## EXERCISE INSTRUCTIONS:
A. Put the part of the records that opens with the line containing "experience." and closes with the line containing "custom app by" into a Markdown table with the columns Row and Line, one row per line, skipping blank lines.
B. Write the next part of the speech on Ireland's budget cuts and the European currency, picking up right after its last sentence.

## EXERCISE PASSAGE:
------------------------------------------------

Before asking families to make sacrifices, we also insisted on sacrifices from those at the top:

We cut the pay and removed state cars and Garda drivers for Ministers.

In the last few weeks I have informed former Taoisigh that entitlements, like free mobile phones and staff allowances are being withdrawn.

The pay and pensions of senior public servants have been cut.

This week’s budget will go further.

50 quangos will be abolished or merged, and the public sector will be downsized by 23,000 people by 2015.

Next year, we will hold a referendum to abolish the Seanad.

But these steps are just a start.

We will reform how we run the country so that we never return to the practices that drove our economy into freefall – reckless spending, weak oversight of banks and reliance on a property boom for tax revenues.

However – In Ireland, an island nation – we cannot operate in isolation. We are part of the European Union.

All the changes we undertake ourselves are set against the backdrop of continuing uncertainty about the future of the European single currency.

Let me be clear – Ireland supports stronger economic governance throughout Europe, and particularly in the Eurozone.

In fact, the Irish people are paying the price now for the absence of such rules in the past.

European leaders must make and – more importantly this time must implement – clear decisions this week to prove our shared determination to protect our currency.

Otherwise, international confidence and investment in Europe will continue to fall.

In the ongoing negotiations in Europe, I will work to achieve a positive outcome for Ireland – one that ensures and protects our economic security.

Firm action will help to restore confidence throughout Europe, and here in Ireland.

In outlining the Government’s strategy with you tonight, I do not for a moment want to make it sound simplistic or painless.  It is not.

------------------------------------------------

## INFORMATION SUPPLIED:
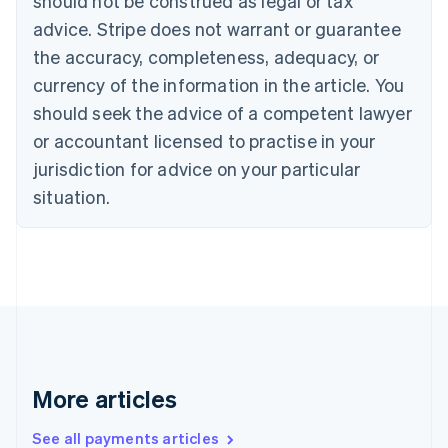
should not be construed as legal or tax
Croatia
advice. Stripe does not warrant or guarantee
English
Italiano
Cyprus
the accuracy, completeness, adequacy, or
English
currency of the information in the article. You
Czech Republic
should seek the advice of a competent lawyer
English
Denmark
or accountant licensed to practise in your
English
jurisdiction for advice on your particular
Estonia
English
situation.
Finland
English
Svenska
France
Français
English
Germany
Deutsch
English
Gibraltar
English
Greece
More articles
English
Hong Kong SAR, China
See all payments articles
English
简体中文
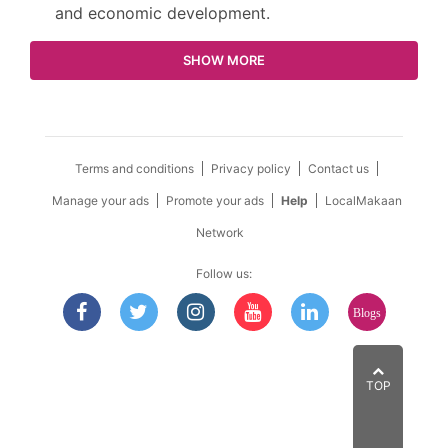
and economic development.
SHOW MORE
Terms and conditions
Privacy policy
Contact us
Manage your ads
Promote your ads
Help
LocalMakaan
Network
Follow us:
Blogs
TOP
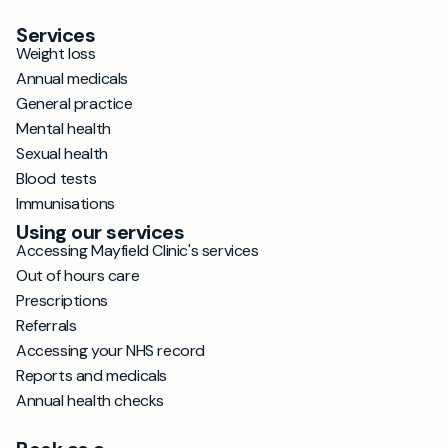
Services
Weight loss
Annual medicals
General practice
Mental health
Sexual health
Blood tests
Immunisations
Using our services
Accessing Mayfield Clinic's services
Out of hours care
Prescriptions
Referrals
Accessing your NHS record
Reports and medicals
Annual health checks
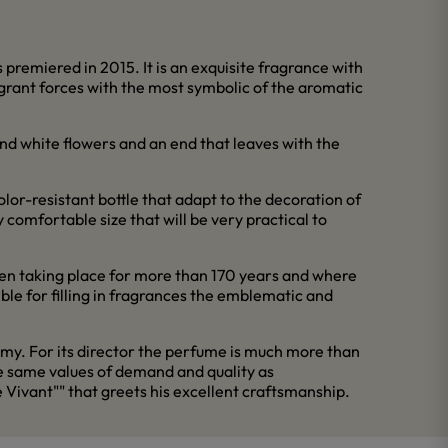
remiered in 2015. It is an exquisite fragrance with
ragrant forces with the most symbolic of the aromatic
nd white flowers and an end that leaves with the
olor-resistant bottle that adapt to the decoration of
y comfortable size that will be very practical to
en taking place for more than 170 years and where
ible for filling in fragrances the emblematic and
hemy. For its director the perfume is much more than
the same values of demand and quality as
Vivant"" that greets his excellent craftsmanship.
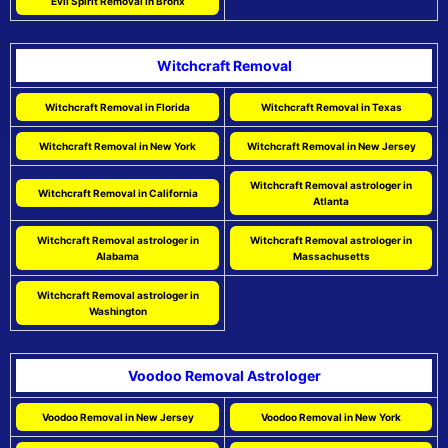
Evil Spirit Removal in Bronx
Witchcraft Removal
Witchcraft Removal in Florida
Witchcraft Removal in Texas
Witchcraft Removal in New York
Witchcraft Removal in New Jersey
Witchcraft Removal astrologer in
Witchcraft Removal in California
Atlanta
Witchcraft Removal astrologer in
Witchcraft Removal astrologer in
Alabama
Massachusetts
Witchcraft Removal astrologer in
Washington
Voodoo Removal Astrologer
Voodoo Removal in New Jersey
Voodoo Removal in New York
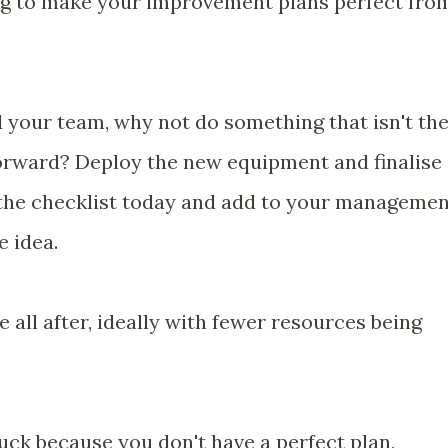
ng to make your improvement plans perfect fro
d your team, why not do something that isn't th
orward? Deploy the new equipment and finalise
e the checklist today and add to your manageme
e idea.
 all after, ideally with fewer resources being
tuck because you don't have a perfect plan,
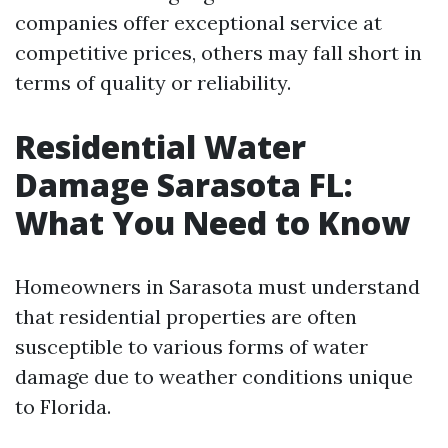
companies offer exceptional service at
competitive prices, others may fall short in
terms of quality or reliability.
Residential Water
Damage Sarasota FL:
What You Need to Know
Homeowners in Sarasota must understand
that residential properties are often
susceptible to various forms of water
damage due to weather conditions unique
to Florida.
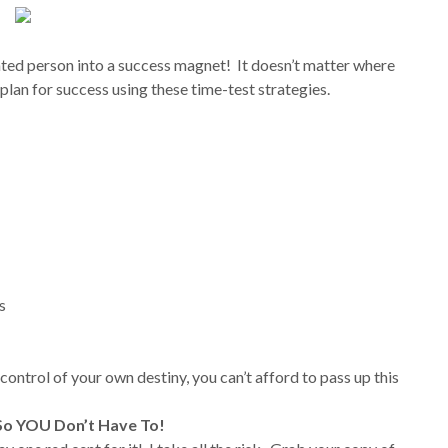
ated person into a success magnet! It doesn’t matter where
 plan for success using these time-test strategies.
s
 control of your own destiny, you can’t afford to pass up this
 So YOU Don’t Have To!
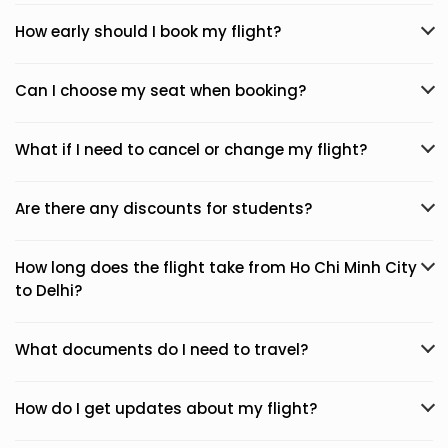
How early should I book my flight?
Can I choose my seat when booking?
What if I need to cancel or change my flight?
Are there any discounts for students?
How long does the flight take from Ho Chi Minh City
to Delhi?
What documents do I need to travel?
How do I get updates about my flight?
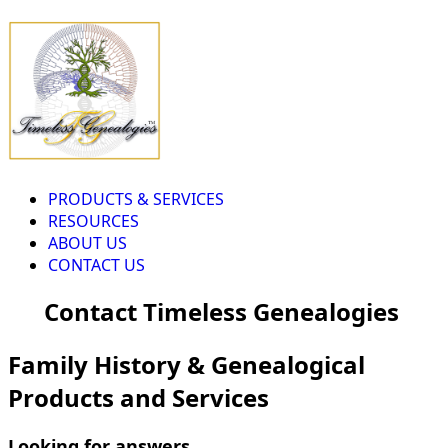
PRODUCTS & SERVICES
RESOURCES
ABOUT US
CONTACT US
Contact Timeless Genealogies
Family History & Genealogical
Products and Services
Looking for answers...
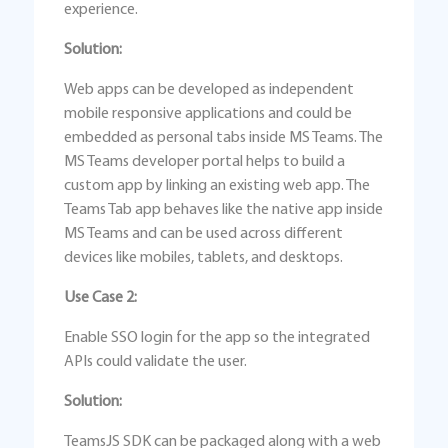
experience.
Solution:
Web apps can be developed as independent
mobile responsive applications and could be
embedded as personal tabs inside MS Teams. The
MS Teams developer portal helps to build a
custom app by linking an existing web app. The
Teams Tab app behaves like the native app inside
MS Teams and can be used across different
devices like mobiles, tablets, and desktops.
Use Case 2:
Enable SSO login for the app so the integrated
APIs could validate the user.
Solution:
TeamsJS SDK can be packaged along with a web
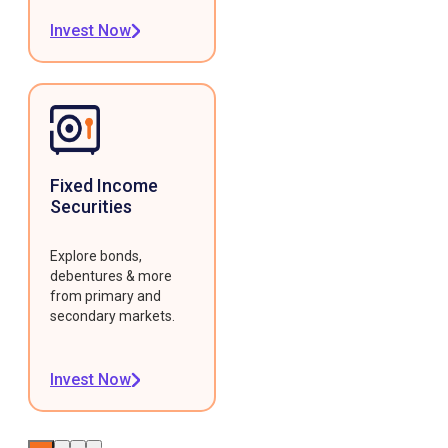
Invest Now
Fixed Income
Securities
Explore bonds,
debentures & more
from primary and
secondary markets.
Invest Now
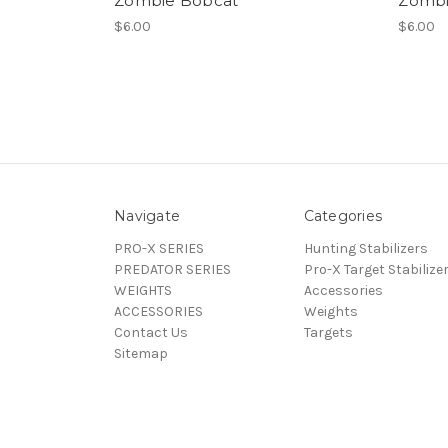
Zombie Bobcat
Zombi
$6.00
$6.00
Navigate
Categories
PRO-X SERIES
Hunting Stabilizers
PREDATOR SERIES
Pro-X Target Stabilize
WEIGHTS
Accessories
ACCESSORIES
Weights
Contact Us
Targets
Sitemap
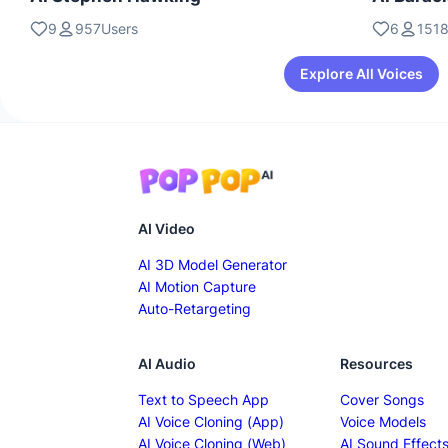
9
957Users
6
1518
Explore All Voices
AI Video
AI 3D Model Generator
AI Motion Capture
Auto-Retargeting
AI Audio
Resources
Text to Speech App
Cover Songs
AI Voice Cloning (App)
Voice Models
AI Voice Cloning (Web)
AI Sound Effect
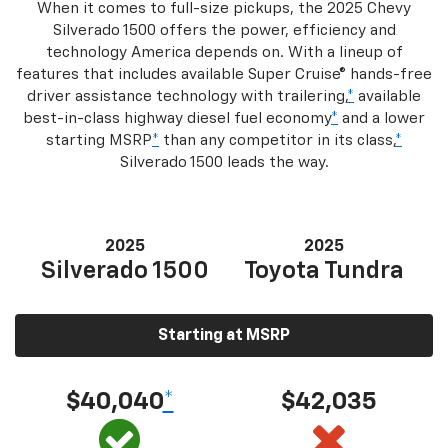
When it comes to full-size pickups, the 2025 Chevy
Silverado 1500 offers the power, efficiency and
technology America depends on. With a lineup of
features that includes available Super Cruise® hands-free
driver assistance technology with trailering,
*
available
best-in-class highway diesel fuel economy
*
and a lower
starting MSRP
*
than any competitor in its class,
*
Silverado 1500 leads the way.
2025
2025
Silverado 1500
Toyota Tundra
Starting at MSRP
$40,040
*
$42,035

------------------------------------------------

## TASK-BY-TASK OUTPUTS:
A.
| Row | Line |
|---|---|
| 1 | experience. |
| 2 | Solution: |
| 3 | Web apps can be developed as independent |
| 4 | mobile responsive applications and could be |
| 5 | embedded as personal tabs inside MS Teams. The |
| 6 | MS Teams developer portal helps to build a |
| 7 | custom app by linking an existing web app. The |

B.
We are on a four year path to recovery. This, our first Budget, is a necessary step, but it will include cuts to many worthwhile projects.

It will also raise some indirect taxes which will be hard for many people.

The truth is, our economy remains fragile, and it will take us several years to recover fully.

While the creation of jobs will be at the centre of our plan, I am painfully aware this will not happen quickly enough for many who are out of work today. It will take several years to create the numbers of new jobs we need.
But over the last months we have made a start.

Towards more jobs. Towards more opportunities. Towards renewed confidence.

A start towards a country where our young people can stay at home to build their future here, rather than moving away.

A start in essence toward getting Ireland working again.

That’s the commitment the Tánaiste and I made to you when you elected us. And that is the commitment we are working to deliver each and every day. We have begun taking hold of these problems and deal with them head on.

I am very optimistic for the future.

I want to be the Taoiseach who retrieves Ireland’s economic sovereignty, and who leads a Government that will help our country succeed.

I want to make this the best small country in the world in which to do business, in which to raise a family and in which to grow old with dignity and respect.

All around Ireland, I meet people who want to play their part in achieving those goals.

I meet young people, students and business people who are full of ideas, energy and optimism. I want to enable them, and many others,
to achieve their full potential.

I believe Government, being honest and open, working with the people, will meet and beat the challenges we face.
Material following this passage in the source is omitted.